A production-grade payment clearing and settlement backend built with Java 21 / Spring Boot 3.2, implementing core acquiring-bank workflows: authorization, capture, reversal, fraud screening, rate limiting, settlement, and event streaming.


Architecture

┌──────────────────────────────────────────────────────────────┐
│                     REST API  (port 8080)                     │
│               Spring Boot 3.2 · Tomcat 10.1                   │
└────────────────────────┬─────────────────────────────────────┘
                         │
         ┌───────────────┼────────────────┐
         ▼               ▼                ▼
   Authorization     Fraud Engine    Rate Limiter
   Service           (Chain of       (Redis Token
   (@Version         Responsibility) Bucket)
   optimistic lock)

• [Questions on the material]:
(a) Translate into Spanish this sentence from the payment backend overview: "A production-grade payment clearing and settlement backend built with Java 21 / Spring Boot 3.2, implementing core acquiring-bank workflows: authorization, capture, reversal, fraud screening, rate limiting, settlement, and event streaming."
(b) Write out the payment backend overview word for word from "Architecture" to "optimistic lock)".
(c) Please carry the payment backend overview further from the point where it stops.

• [Listed entries]:
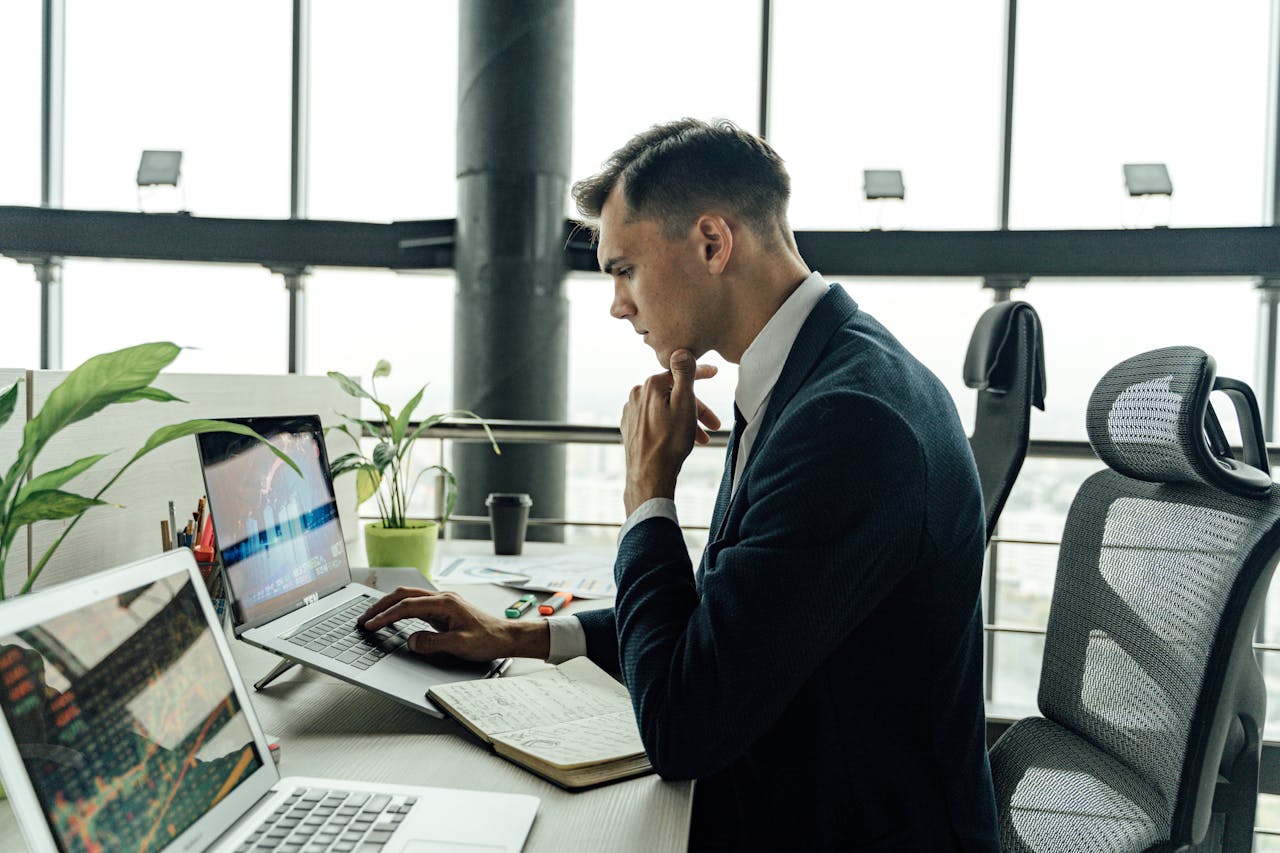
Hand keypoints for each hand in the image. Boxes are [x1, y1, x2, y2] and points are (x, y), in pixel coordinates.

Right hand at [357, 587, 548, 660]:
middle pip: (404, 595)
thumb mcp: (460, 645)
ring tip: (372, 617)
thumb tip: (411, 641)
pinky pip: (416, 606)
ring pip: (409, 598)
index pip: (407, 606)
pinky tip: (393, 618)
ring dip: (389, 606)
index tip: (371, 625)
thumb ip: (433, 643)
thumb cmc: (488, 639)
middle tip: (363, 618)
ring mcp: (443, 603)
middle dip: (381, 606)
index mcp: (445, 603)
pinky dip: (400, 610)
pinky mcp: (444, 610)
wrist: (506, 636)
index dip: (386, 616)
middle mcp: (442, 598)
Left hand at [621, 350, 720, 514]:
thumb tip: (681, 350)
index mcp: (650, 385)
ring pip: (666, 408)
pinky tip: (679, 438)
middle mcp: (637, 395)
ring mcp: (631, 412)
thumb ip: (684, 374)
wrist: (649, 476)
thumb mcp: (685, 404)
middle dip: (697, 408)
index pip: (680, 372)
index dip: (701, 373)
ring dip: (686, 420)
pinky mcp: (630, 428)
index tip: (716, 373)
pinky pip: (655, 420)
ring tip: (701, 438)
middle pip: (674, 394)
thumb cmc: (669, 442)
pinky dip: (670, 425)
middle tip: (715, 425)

---

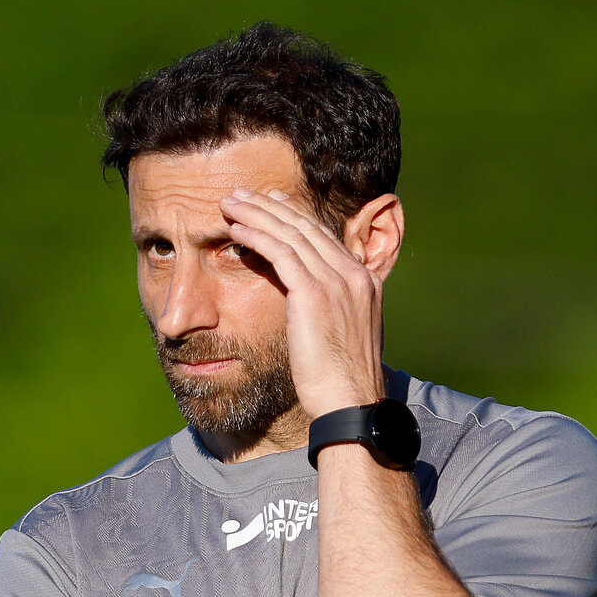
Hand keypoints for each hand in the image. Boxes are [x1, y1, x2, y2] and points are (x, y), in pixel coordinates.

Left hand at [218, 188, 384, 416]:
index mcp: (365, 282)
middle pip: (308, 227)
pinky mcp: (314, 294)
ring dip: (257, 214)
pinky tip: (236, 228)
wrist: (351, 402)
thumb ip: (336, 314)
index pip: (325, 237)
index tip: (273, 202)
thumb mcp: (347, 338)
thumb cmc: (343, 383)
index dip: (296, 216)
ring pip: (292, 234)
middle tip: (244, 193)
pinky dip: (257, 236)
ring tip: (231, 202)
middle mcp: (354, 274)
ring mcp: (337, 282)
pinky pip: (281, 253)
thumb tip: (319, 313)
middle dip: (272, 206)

• [Results of the tasks]:
(a) Un backend de compensación y liquidación de pagos de nivel de producción, construido con Java 21 / Spring Boot 3.2, que implementa los flujos de trabajo principales de un banco adquirente: autorización, captura, reversión, detección de fraude, limitación de tasa, liquidación y transmisión de eventos.

(b)
Architecture

┌──────────────────────────────────────────────────────────────┐
│                     REST API  (port 8080)                     │
│               Spring Boot 3.2 · Tomcat 10.1                   │
└────────────────────────┬─────────────────────────────────────┘
                         │
         ┌───────────────┼────────────────┐
         ▼               ▼                ▼
   Authorization     Fraud Engine    Rate Limiter
   Service           (Chain of       (Redis Token
   (@Version         Responsibility) Bucket)
   optimistic lock)

(c)
         │               │                │
         └───────────────┼────────────────┘
                         ▼
               ┌──────────────────┐
               │   PostgreSQL 15   │  ←── Flyway migrations (V1, V2)
               │  (JPA/Hibernate)  │
               └─────────┬────────┘
                         │
               ┌─────────┴────────┐
               │   Apache Kafka    │  ←── transaction-events (6 partitions)
               │  (event stream)   │
               └─────────┬────────┘
                         │
               ┌─────────┴────────┐
               │   Spring Batch    │  ←── Hourly settlement job
               │  (settlement)     │      Double-entry ledger
               └──────────────────┘

Tech Stack

Layer Technology
Language Java 21
Framework Spring Boot 3.2.0
Web Spring MVC · Tomcat 10.1
Persistence Spring Data JPA · Hibernate 6.3 · PostgreSQL 15
Cache / Rate Limit Spring Data Redis · Token Bucket
Messaging Apache Kafka 3.6 · 6 partitions
Batch / Settlement Spring Batch · hourly cron
Schema Migrations Flyway 9.22 (V1, V2)
Testing JUnit 5 · Mockito · Testcontainers
Coverage JaCoCo 0.8.11
Build Maven 3 · Spring Boot Maven Plugin 3.2

Features

1. Payment Authorization

  • ISO 8583-aligned response codes (00 Approved, 05 Do Not Honor, 51 Insufficient Funds, 54 Expired, 62 Restricted)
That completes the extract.